A natureza do projeto, que se propõe a ser uma alternativa aos gays
que queiram tratamento por suposto conflito com sua sexualidade, na
verdade esconde valores conservadores que colocam sobre os homossexuais a
culpa pelo preconceito que sofrem da sociedade. É assim que a psicóloga
Clara Goldman interpreta a iniciativa da Câmara. “Dizer que eles
precisam de tratamento já estabelece que, por eles sejam gays, eles
sofrem. O que causa sofrimento é o preconceito da sociedade que impõe a
heteronormatividade. Este é o pensamento homofóbico. Este projeto não
defende direitos de orientação sexual, ele incentiva o avanço da
violência contra homossexuais e mascara a sua real motivação:
preconceito e homofobia”, salienta.
O relator, deputado Roberto de Lucena (PV), é favorável à proposta.
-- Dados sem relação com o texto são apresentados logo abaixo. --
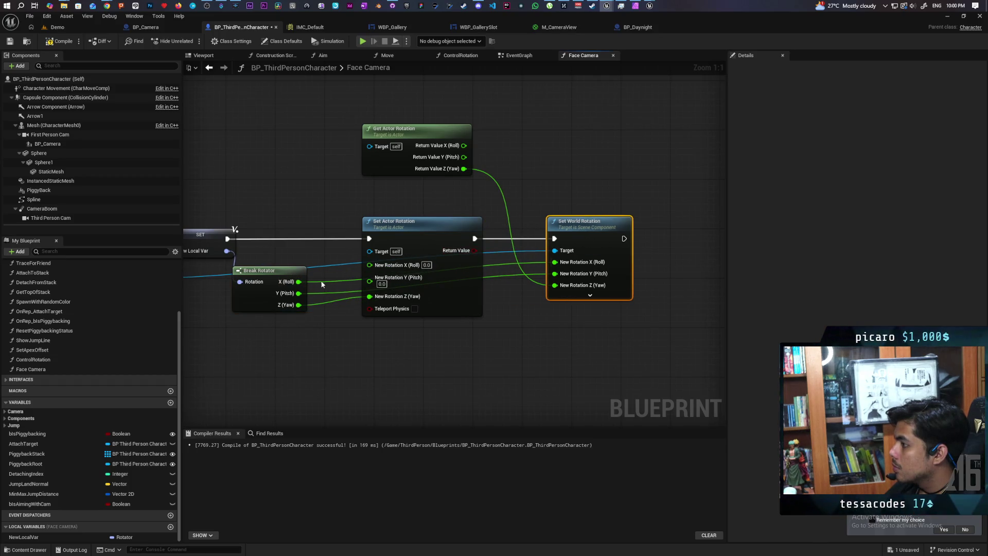
drag(286, 272, 304, 273)
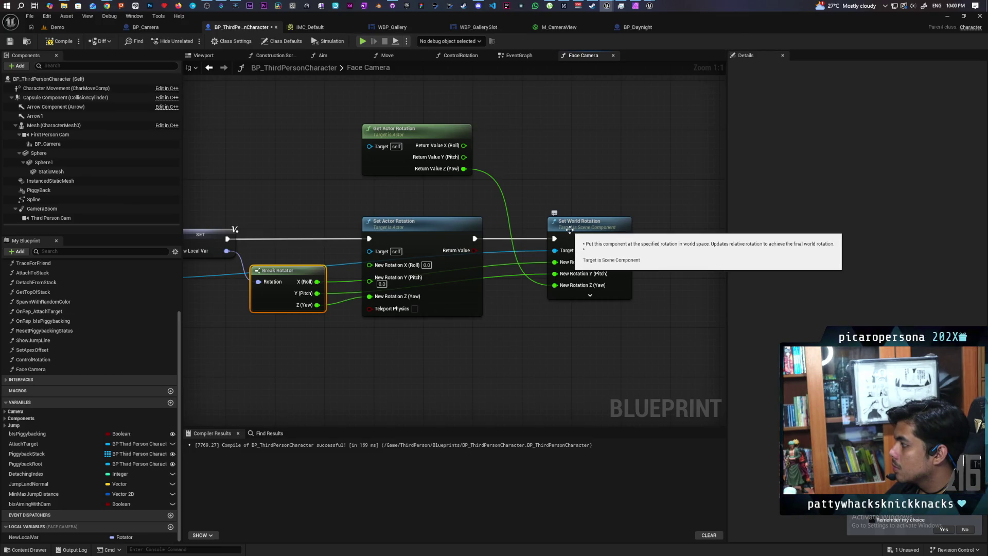
mouse_move(545, 325)
mouse_down()
mouse_move(514, 333)
mouse_move(551, 334)
mouse_up()
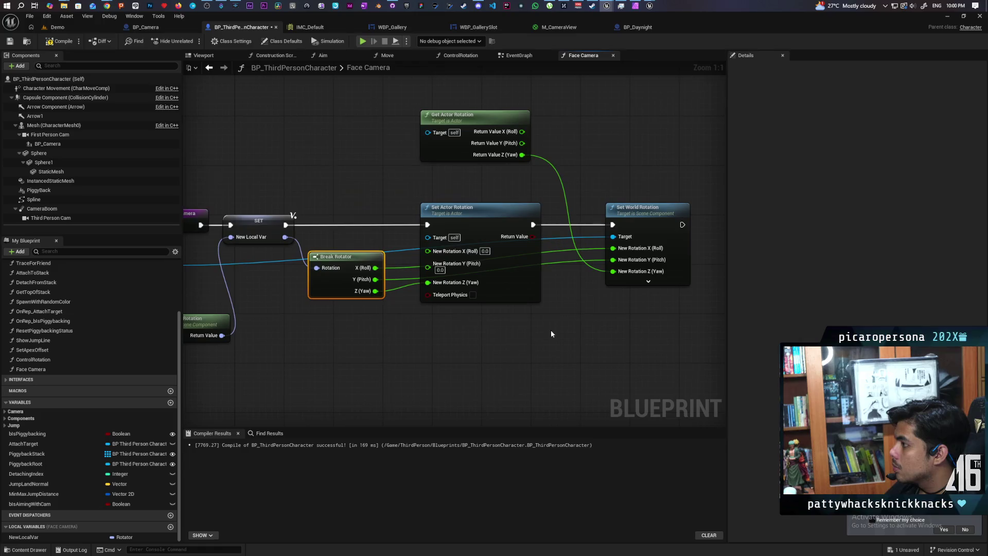
mouse_move(460, 148)
mouse_down()
mouse_move(484, 359)
mouse_move(428, 367)
mouse_up()
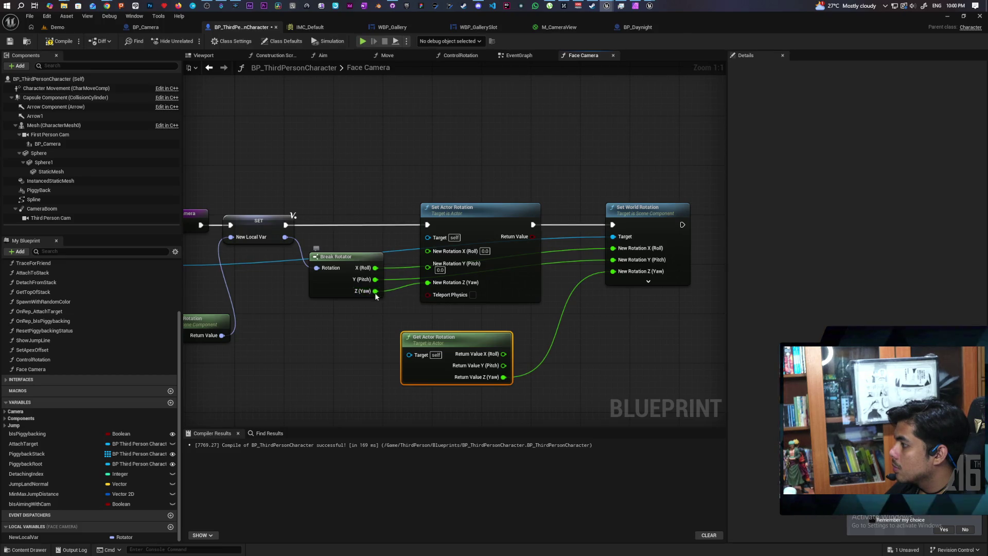
mouse_move(337, 292)
mouse_down()
mouse_move(314, 280)
mouse_move(318, 292)
mouse_move(317, 279)
mouse_move(612, 271)
mouse_up()
key(Delete)
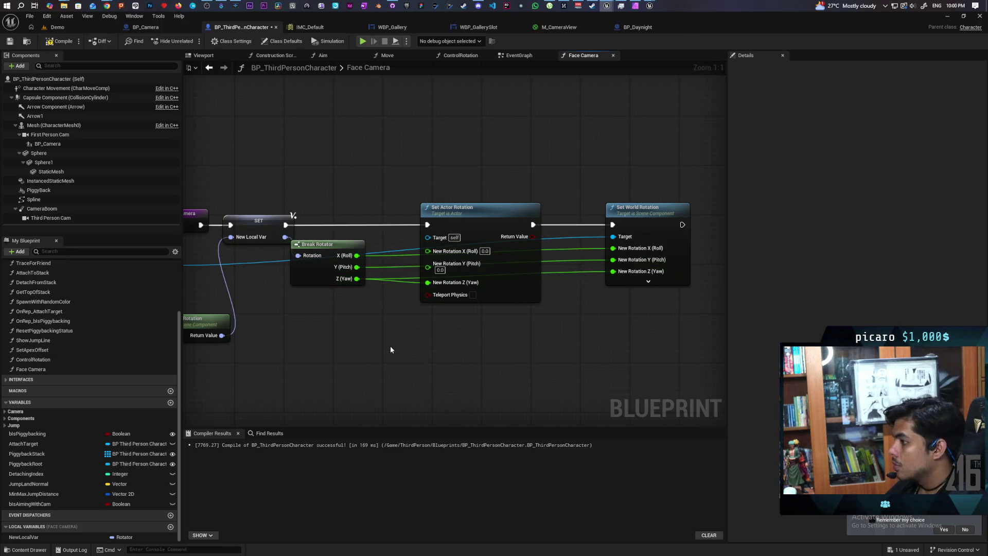
drag(310, 282, 334, 282)
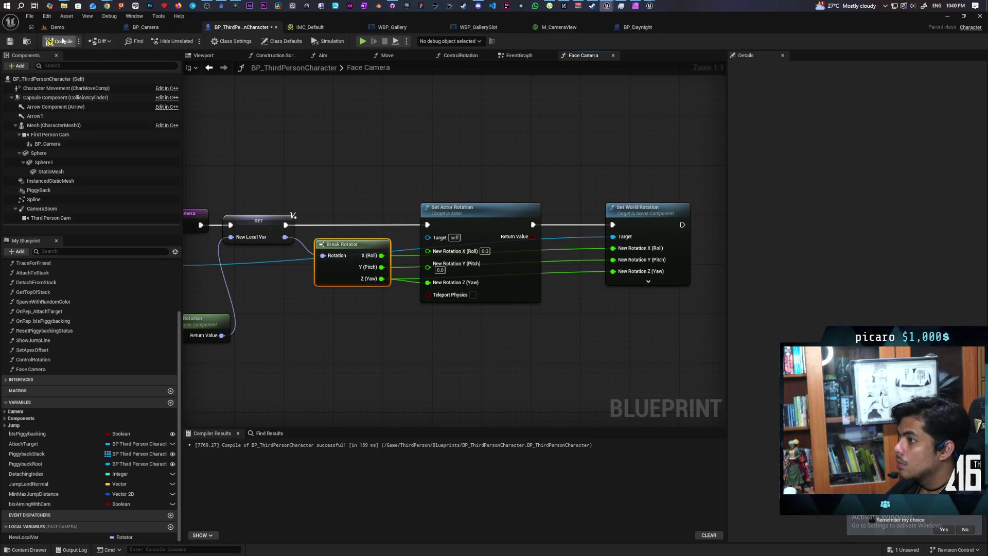
click(83, 28)
click(192, 41)
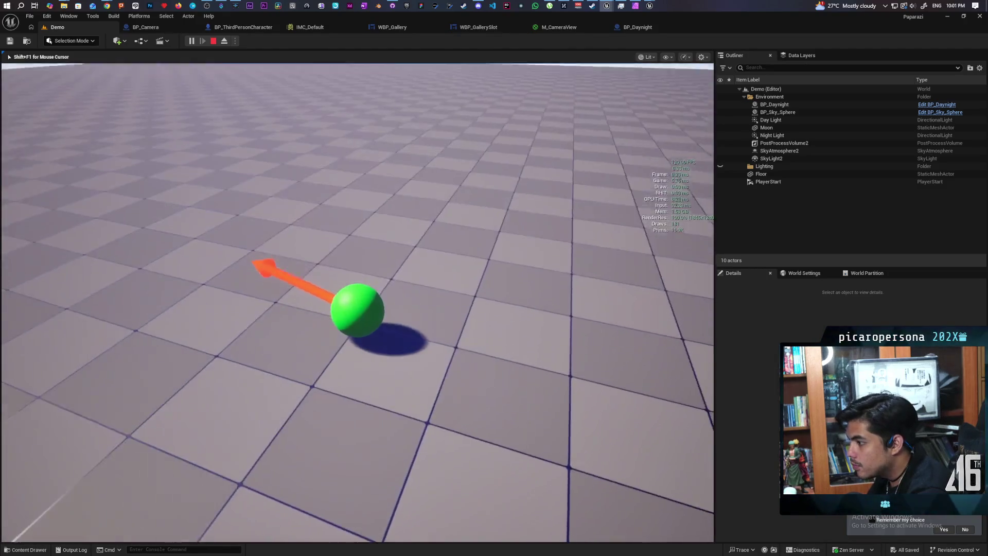
Toggle aiming with E to raise and lower the handheld photo camera
key(e)
key(e)
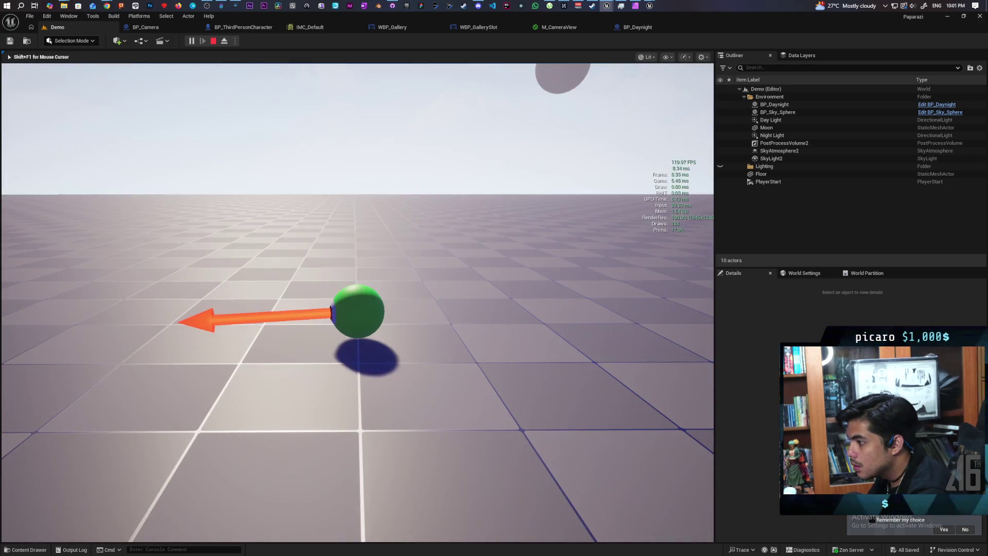
key(e)
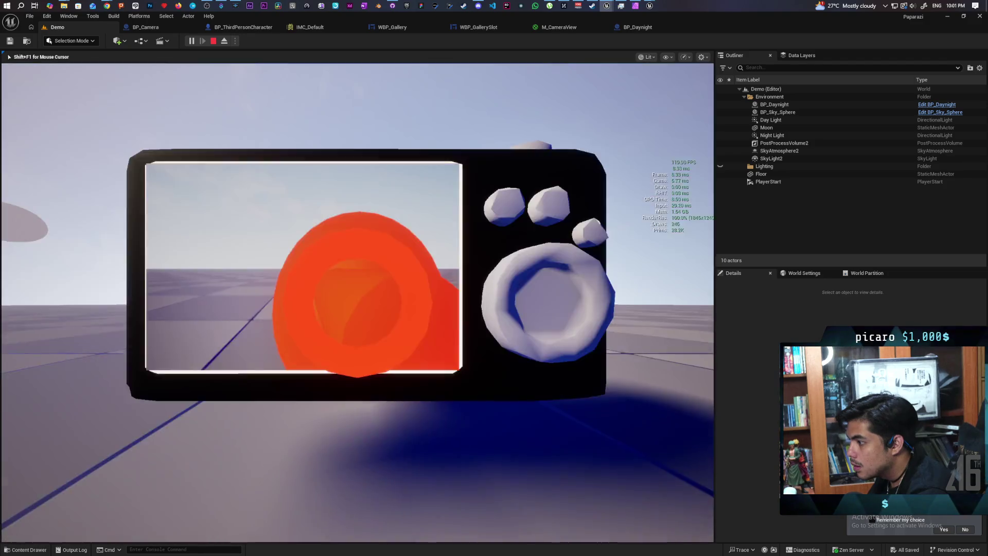
key(e)
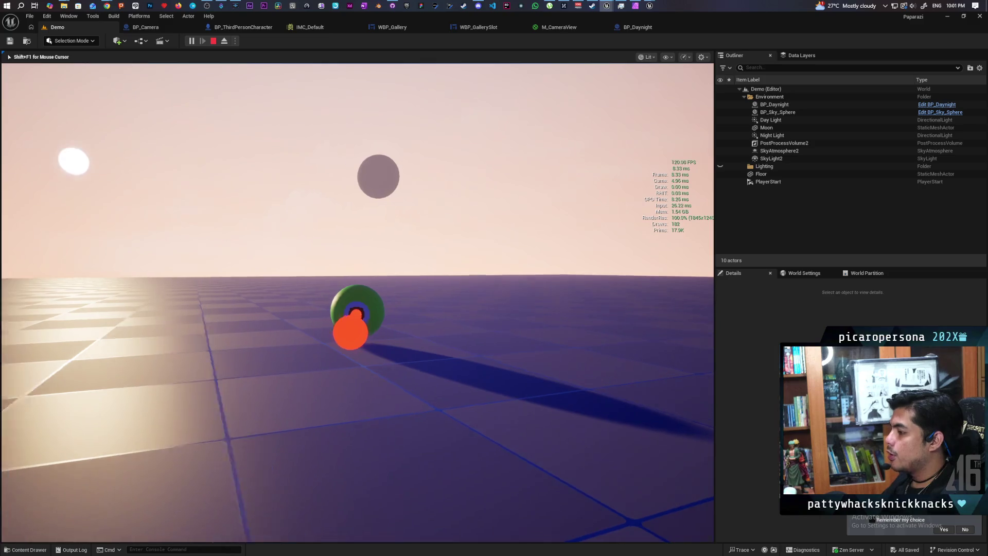
key(e)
Ele argumenta que ela se originou de queixas de profissionais que têm
sido levados a julgamento no Conselho de Ética de seu órgão de classe
quando atendem pessoas egodistônicas – cuja sexualidade não está em
conformidade com sua personalidade.
“Não tem cabimento uma lei proibir as pessoas de fazerem as mudanças
que elas mesmas desejam em suas vidas, independentemente de serem na
área sexual ou não. Também não há cabimento a proibição de profissionais
atenderem a essa demanda”, afirma Lucena. “Se determinado cidadão de
orientação heterossexual, em conflito com a sua heterossexualidade,
desejar ajuda por definir-se pela homossexualidade, o psicólogo poderá
livremente atendê-lo em sua solicitação. No entanto, o sentido contrário
não é permitido”, argumenta.
Para o coordenador nacional de Diversidade Sexual, Gustavo Bernardes,
“submeter uma pessoa para que ela deixe de ser heterossexual ou
homossexual é impensável”. E complementa: “A Organização Mundial da
Saúde e entidades internacionais de psiquiatria encerraram esta
discussão há muito tempo. O curandeirismo vai trazer mais traumas do que
superação”.
O governo federal, por meio da Coordenadoria Nacional de Diversidade
Sexual, atua em parceria com o Conselho Federal de Psicologia no sentido
de esclarecer o Parlamento sobre a Resolução do Conselho. “Cabe a ele
regular o exercício de sua própria profissão. Temos (Legislativo e
Executivo) que respeitar as competências do conselho da categoria”,
salienta Bernardes.
O Conselho Federal de Psicologia encaminhou ofício ao relator,
alegando que o projeto de lei pretende sustar uma resolução que já
defende os direitos humanos e a livre orientação sexual. “O argumento
dos defensores do projeto é que a população LGBT tem o direito de ser
assistida na perspectiva da reversão da orientação sexual. Então, vamos
resolver o ‘problema da homossexualidade’ transformando os gays em
heterossexuais?”, indaga a vice-presidente Clara Goldman.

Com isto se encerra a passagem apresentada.